What does this have to do with my time in Hong Kong? This phrase–a life of long obedience in the same direction–has become a prism through which I have analyzed my experience here.
Certainly, I have tried my best to be a pilgrim rather than a tourist, joining others here in their attempt to recreate the higher education system, in hopes of building a strong civil society and place of innovation, with the full integration with China looming in 2047. On a personal level, I have formed strong friendships and walked with others facing difficult issues as they have done the same with me.
But I’m now going home–I am merely a pilgrim, which means I am not permanently grounded in Hong Kong. I’ve only walked with them for awhile. And here is the question I contemplate: Who IS rooting themselves in Hong Kong, building for the changes that are in process?
Hong Kong is a place where people have their feet in multiple places, always hedging their bets. If you can, you have two passports or more–Canada and Hong Kong, United States and Hong Kong, UK and Hong Kong, Australia and Hong Kong. If you can afford it, you send your children abroad to school, making sure that their options remain open. You own homes in two countries or more and bank accounts in several.
I’ve been asking people how they feel about the future of Hong Kong. I usually put this question in the context of a fellow graduate student I knew in the 1980s. He and his wife were from Hong Kong and as they neared the finishing of their graduate degrees, I would ask–are you going back to Hong Kong or are you afraid of the return of Hong Kong to China? He was quite firm that they were going back to Hong Kong. But by 1995 I was visiting them in Toronto where they had immigrated with their two sons. He had begun to feel the pressure of political conformity, they were Christians, and they were concerned about their sons. So I’ve asked people–did my friend make the right choice?
I have gotten a range of responses and most are quite sobering. The election of the Chief Executive while I was here created another round of fear of the demise of rule of law. So keep your feet in two places to hedge your bets. The most heartfelt response I have gotten was from one older man who said he had a love/hate relationship with his Chinese heritage and China in general, but that he had hope in God performing a miracle.

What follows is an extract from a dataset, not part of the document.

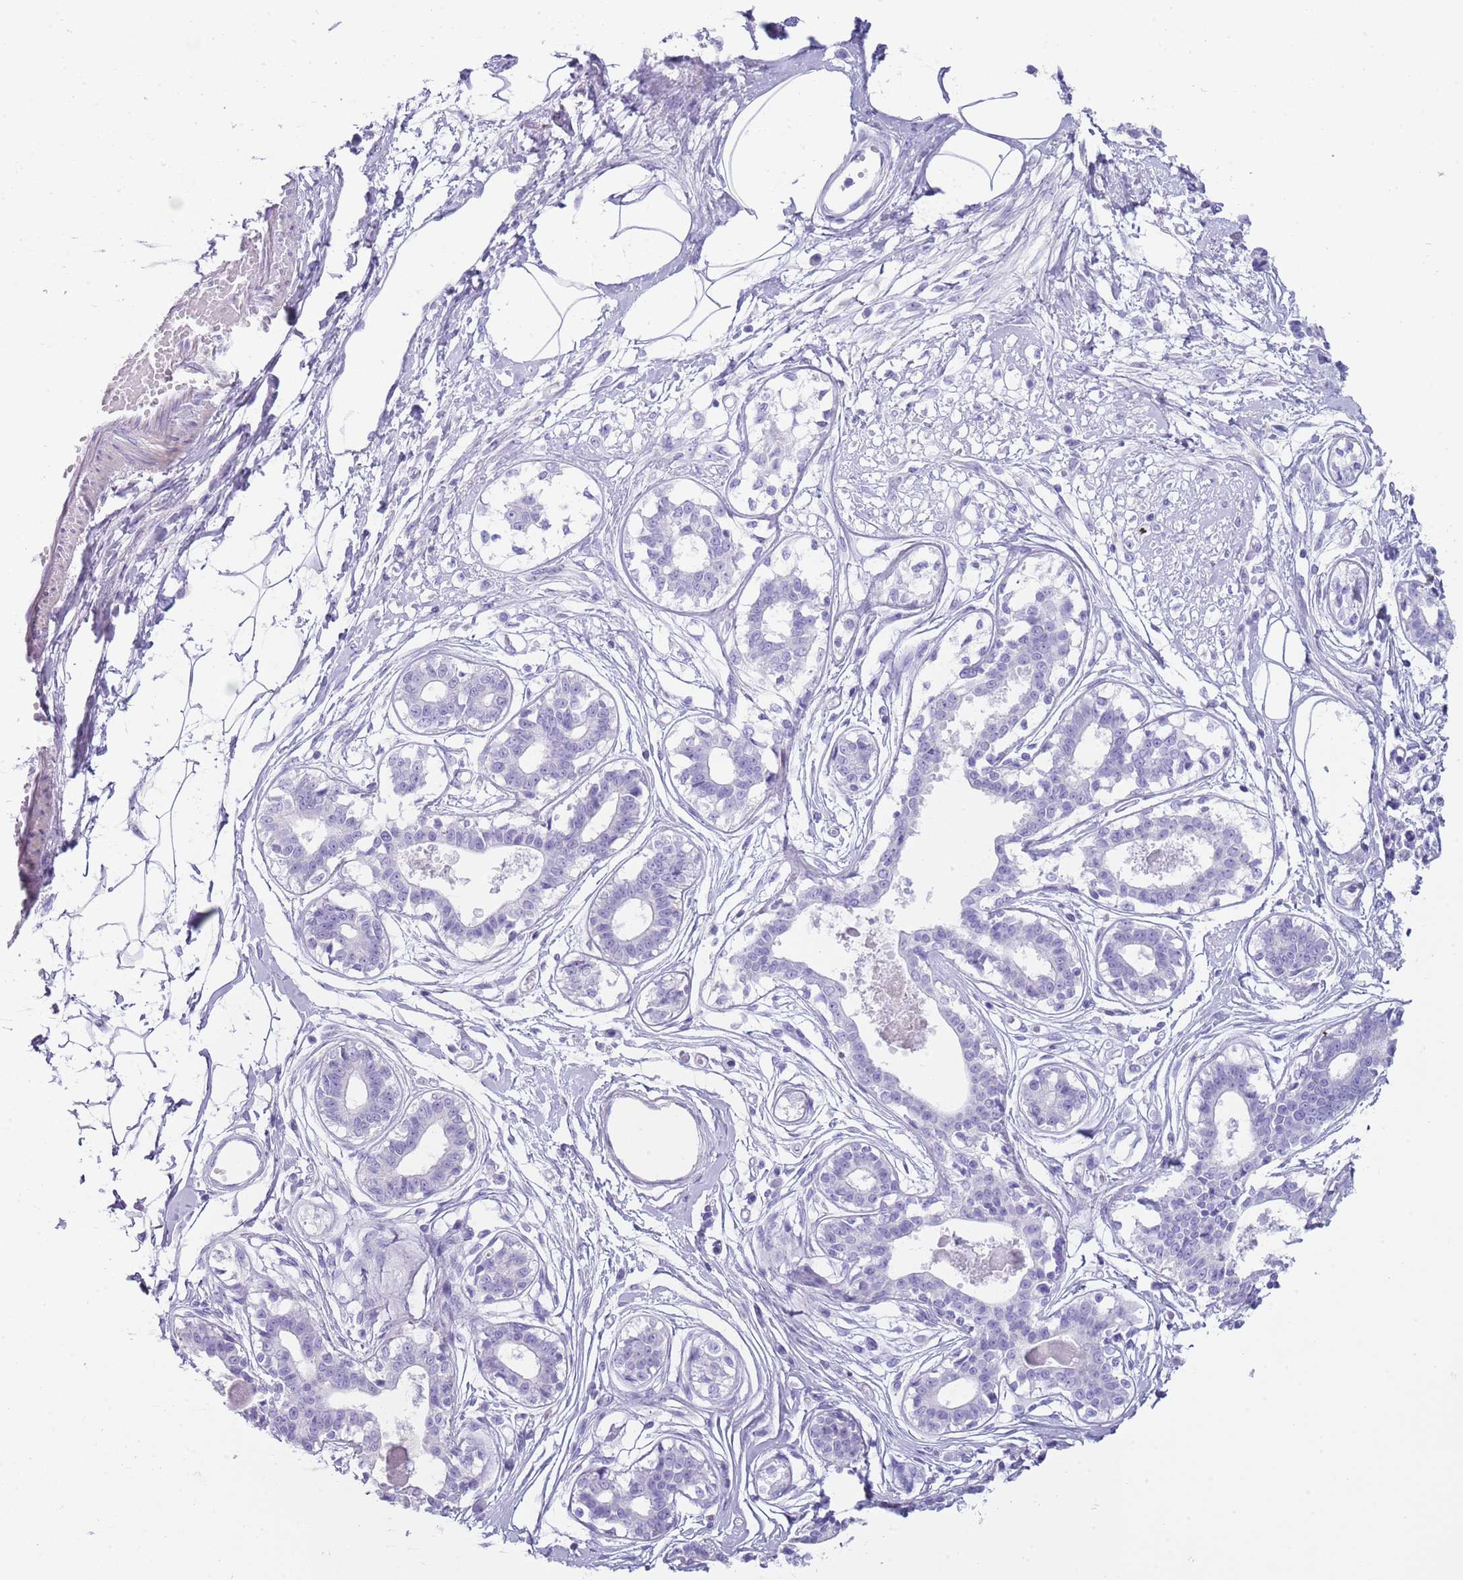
{"staining": {"intensity": "negative", "quantity": "none", "location": "none"}, "tissue": "breast", "cell_type": "Adipocytes", "image_type": "normal", "snomed": [{"axis": "morphology", "description": "Normal tissue, NOS"}, {"axis": "topography", "description": "Breast"}], "caption": "Adipocytes show no significant staining in normal breast. (DAB (3,3'-diaminobenzidine) immunohistochemistry, high magnification).", "gene": "ENSG00000271254", "patient": {"sex": "female", "age": 45}}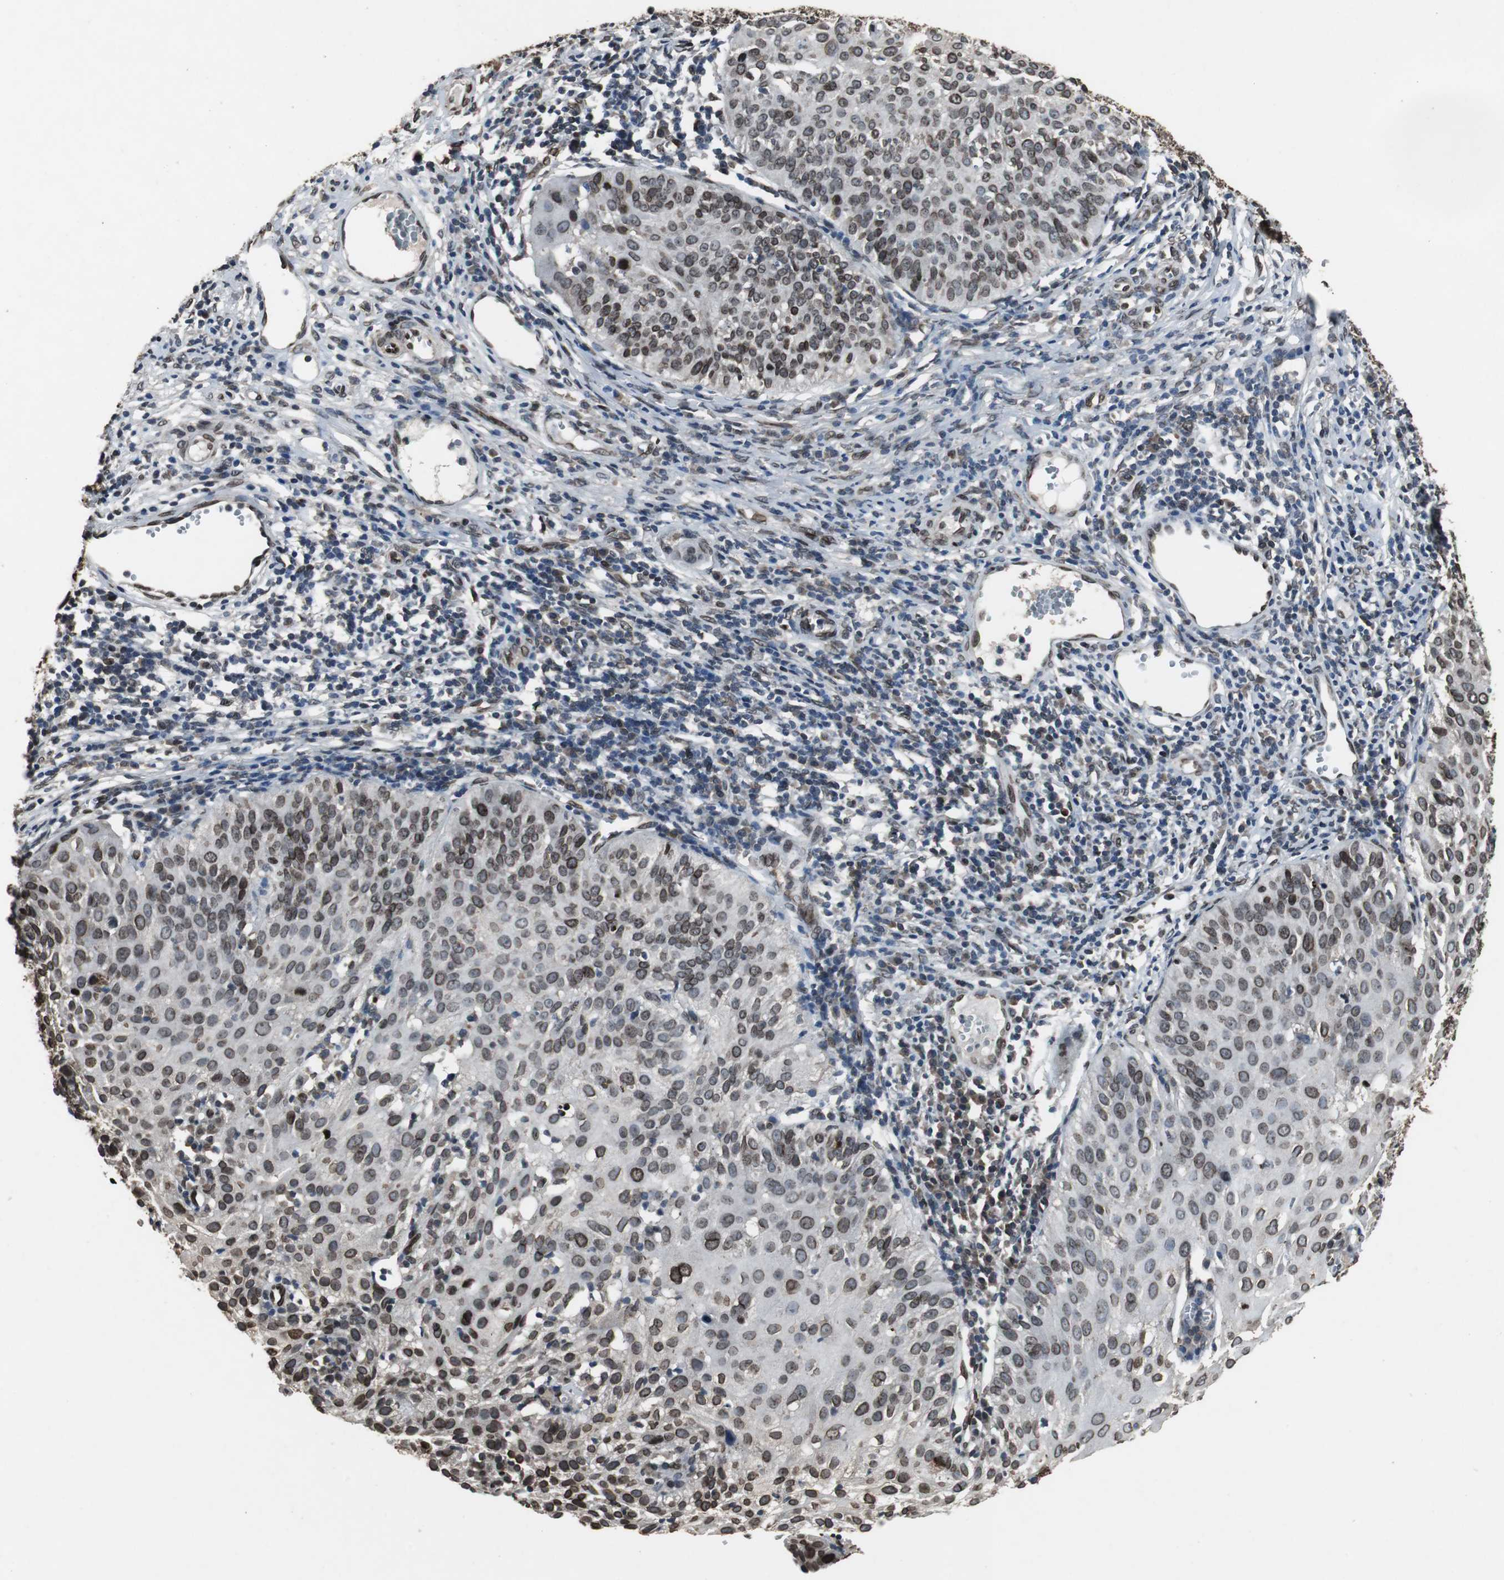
{"staining": {"intensity": "moderate", "quantity": ">75%", "location": "cytoplasmic/membranous,nuclear"}, "tissue": "cervical cancer", "cell_type": "Tumor cells", "image_type": "cancer", "snomed": [{"axis": "morphology", "description": "Squamous cell carcinoma, NOS"}, {"axis": "topography", "description": "Cervix"}], "caption": "This photomicrograph exhibits IHC staining of squamous cell carcinoma (cervical), with medium moderate cytoplasmic/membranous and nuclear staining in approximately >75% of tumor cells.", "gene": "LMNA", "patient": {"sex": "female", "age": 38}}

It is all so complicated. Even top university administrators are from elsewhere and will go back to yet someplace else–Taiwan, Canada, United States, German, or some other piece of the world.. They are not rooted in Hong Kong for the long run, yet they are asked to care about its young people, the majority of which do not have the resources to plant their feet in two places to hedge their bets. On my cynical days I am quite certain that these administrators only care about setting themselves up for their next career move. But are they any different than me? When I return home I am moving to a new state and new job, pulling up my roots and leaving my daughters and my mother behind. Have I used this pilgrimage to merely set myself up for my next career move, or is it part of a larger journey of obedience in the same direction with those I have come to love in this place?